Who are you pitting this guy up against?  The system bend on twisting him to their will?  That makes him an anti-hero.  Even Sweeney Todd can be called an anti-hero in that he is to a large degree sympathetic, like your Rhale.  Make him as cold and ruthless as you want - but as long as he's going up against forces worse than himself, as long as he remains sympathetic and torn, he is an anti-hero.  And there is nothing wrong with this.  Anti-heroes are fascinating.

As is the villain who seeks redemption.

Are you talking about just one book or a series?


----------



## Gwydir (Dec 20, 2013)

Trilogy. My intention as I developed this idea was to have Rhale become the outright villain by the end of it. Which is the set up to the next trilogy where a new hero comes out of a kind of post apocalyptic world after decades of Rhales rule to defeat him. That's my INTENTION though. Whether it stays that way is still undecided. But the more I think about it the more I like it. I see Rhale as being an anti hero for 90% of the first trilogy but in the last part he becomes downright nasty.


----------



## Nagash (Dec 20, 2013)

Quoting back this precious saying, "You either die a hero, or live long enough to see yourself become the villain", MC turned villain, or even main villain are quite common. And while all are not a sheer success, i can think of many bad guys with these "tragic hero" origins. The main example i can think of remains Arthas, from Warcraft III... A great paladin, and a greater Lich King yet.

For some reasons, MC turned villain can be extremely compelling, especially if the "tragedy" card is played correctly. Besides, seeing the MC slowly changing, rotting inside, must be a fascinating read. I would definitely read a book following such a plot.


----------



## Ireth (Dec 20, 2013)

Nagash said:


> For some reasons, MC turned villain can be extremely compelling, especially if the "tragedy" card is played correctly. Besides, seeing the MC slowly changing, rotting inside, must be a fascinating read. I would definitely read a book following such a plot.

• Work instruction 1: Copy out the rows word for word, starting at the line that contains "right knee: (1077, 958, 21)" and ending at the line that contains "left hip: (1668, 594, 2)", with both of those lines included.
The forum thread and the rows are separate, unrelated material.

• Recorded information:
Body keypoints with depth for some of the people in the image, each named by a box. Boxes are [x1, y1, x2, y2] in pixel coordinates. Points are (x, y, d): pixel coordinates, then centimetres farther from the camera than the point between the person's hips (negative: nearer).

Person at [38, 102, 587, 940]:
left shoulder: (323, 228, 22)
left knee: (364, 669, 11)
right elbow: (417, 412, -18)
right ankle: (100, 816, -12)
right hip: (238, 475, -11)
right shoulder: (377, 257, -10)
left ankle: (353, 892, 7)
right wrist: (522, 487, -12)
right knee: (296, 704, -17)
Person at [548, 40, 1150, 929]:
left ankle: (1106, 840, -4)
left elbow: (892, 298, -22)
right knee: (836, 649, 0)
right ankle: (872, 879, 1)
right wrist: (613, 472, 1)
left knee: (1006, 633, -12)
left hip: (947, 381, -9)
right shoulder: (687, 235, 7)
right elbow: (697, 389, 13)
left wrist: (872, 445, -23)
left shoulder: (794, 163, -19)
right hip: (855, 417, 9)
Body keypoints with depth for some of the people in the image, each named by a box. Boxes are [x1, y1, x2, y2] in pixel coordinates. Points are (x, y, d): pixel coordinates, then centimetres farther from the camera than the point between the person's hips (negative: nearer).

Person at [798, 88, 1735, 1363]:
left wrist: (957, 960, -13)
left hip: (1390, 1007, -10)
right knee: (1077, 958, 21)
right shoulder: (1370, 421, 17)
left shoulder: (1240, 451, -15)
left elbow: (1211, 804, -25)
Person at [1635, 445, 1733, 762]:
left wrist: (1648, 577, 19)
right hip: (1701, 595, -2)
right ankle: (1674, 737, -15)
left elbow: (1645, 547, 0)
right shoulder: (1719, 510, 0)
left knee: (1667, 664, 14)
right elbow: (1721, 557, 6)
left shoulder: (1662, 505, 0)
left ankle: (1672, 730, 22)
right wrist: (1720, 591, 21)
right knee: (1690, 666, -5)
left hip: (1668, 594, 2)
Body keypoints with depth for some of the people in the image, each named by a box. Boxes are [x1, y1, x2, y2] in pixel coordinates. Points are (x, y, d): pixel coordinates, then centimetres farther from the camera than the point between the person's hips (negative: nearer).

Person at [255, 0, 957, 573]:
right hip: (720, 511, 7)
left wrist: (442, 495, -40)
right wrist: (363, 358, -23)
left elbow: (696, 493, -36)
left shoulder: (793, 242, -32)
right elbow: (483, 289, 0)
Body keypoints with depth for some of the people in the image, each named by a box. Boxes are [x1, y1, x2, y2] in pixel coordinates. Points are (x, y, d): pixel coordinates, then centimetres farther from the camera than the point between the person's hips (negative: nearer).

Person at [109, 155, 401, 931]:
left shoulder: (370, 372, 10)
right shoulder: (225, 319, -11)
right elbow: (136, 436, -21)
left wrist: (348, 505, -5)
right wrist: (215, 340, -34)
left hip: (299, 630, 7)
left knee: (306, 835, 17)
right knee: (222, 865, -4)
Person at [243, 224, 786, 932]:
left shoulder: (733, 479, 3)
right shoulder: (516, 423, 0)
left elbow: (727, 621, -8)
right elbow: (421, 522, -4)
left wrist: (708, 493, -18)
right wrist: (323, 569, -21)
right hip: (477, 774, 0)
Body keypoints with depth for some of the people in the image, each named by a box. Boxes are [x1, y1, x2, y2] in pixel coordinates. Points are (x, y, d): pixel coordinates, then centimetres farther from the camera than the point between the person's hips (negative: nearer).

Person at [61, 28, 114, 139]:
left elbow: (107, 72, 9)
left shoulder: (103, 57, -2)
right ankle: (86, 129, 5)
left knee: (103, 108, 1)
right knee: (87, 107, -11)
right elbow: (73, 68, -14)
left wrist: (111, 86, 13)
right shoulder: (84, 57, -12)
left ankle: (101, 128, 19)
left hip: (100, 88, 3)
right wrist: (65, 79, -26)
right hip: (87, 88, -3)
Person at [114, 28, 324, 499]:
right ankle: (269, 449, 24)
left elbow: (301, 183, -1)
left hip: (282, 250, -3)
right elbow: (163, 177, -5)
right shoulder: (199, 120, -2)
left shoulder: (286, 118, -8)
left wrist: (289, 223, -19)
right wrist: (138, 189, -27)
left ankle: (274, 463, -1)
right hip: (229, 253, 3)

• Work instruction 2: In the forum thread, what does Gwydir intend Rhale to become by the end of the trilogy?

• Task solution 1:
right knee: (1077, 958, 21)
right shoulder: (1370, 421, 17)
left shoulder: (1240, 451, -15)
left elbow: (1211, 804, -25)
Person at [1635, 445, 1733, 762]:
left wrist: (1648, 577, 19)
right hip: (1701, 595, -2)
right ankle: (1674, 737, -15)
left elbow: (1645, 547, 0)
right shoulder: (1719, 510, 0)
left knee: (1667, 664, 14)
right elbow: (1721, 557, 6)
left shoulder: (1662, 505, 0)
left ankle: (1672, 730, 22)
right wrist: (1720, 591, 21)
right knee: (1690, 666, -5)
left hip: (1668, 594, 2)

• Task solution 2: The outright villain.